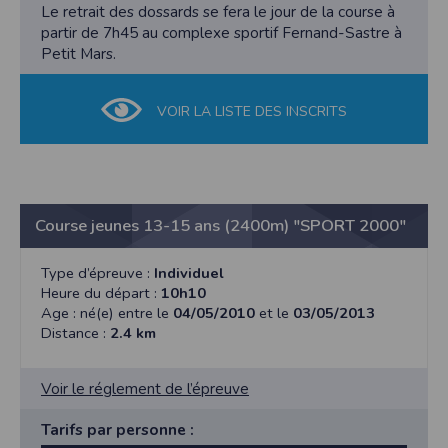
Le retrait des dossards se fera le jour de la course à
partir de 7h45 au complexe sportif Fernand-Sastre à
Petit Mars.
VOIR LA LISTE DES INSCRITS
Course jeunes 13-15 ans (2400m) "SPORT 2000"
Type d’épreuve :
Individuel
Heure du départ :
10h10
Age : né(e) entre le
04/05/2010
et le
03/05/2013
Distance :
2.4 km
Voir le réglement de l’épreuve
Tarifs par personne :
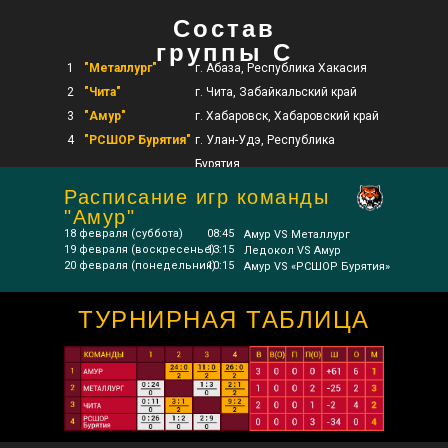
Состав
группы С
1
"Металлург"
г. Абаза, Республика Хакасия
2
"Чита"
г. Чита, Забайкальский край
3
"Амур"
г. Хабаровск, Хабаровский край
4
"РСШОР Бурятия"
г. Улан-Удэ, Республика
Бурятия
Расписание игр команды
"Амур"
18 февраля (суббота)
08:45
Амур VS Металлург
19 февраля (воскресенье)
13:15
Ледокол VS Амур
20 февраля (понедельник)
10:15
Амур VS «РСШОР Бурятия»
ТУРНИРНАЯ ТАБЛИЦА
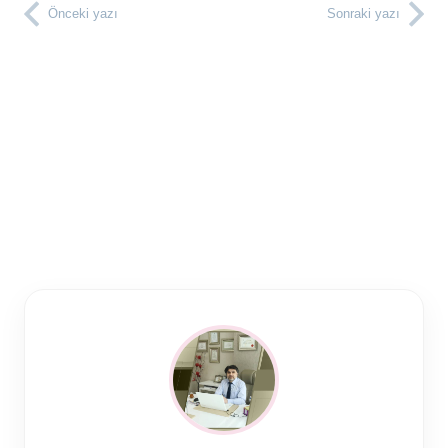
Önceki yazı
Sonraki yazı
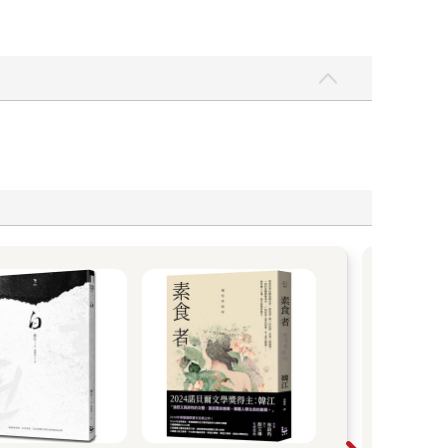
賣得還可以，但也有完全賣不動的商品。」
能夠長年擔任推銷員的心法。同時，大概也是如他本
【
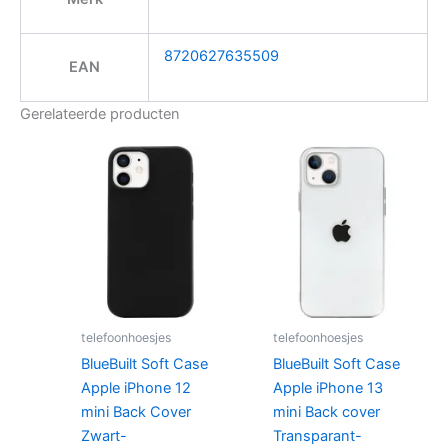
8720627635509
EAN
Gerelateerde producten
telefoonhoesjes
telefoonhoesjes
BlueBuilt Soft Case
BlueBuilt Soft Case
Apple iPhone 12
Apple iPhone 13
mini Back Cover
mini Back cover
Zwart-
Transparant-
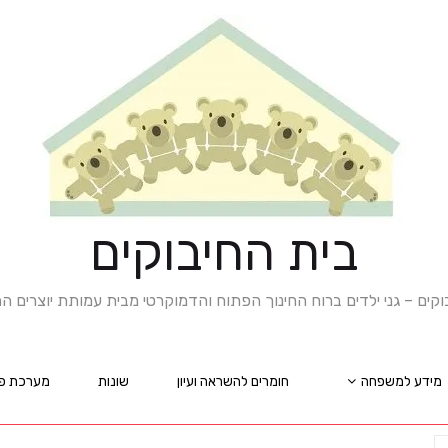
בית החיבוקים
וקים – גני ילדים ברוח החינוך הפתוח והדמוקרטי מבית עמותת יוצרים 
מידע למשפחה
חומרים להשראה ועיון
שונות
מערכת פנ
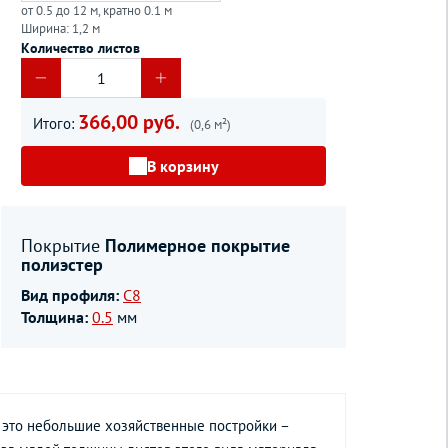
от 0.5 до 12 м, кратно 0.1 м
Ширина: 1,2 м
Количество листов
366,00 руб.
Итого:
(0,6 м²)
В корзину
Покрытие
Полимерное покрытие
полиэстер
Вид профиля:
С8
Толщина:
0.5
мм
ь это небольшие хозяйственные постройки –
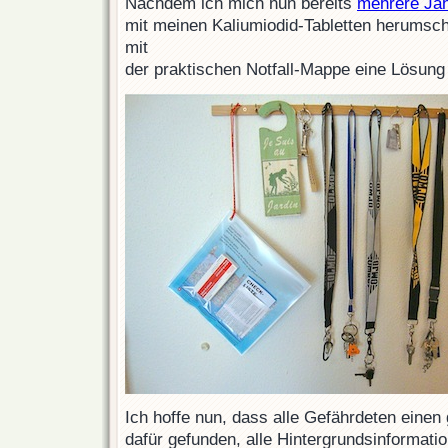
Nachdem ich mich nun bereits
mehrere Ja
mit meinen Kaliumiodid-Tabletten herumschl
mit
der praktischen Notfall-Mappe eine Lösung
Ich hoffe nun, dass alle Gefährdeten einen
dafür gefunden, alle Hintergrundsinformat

──────────

Exercise:
Give again, word for word, every line from the one holding "mit meinen Kaliumiodid-Tabletten herumschl" to the end of the data.

Expected answer:
mit meinen Kaliumiodid-Tabletten herumschl
mit
der praktischen Notfall-Mappe eine Lösung
Ich hoffe nun, dass alle Gefährdeten einen
dafür gefunden, alle Hintergrundsinformat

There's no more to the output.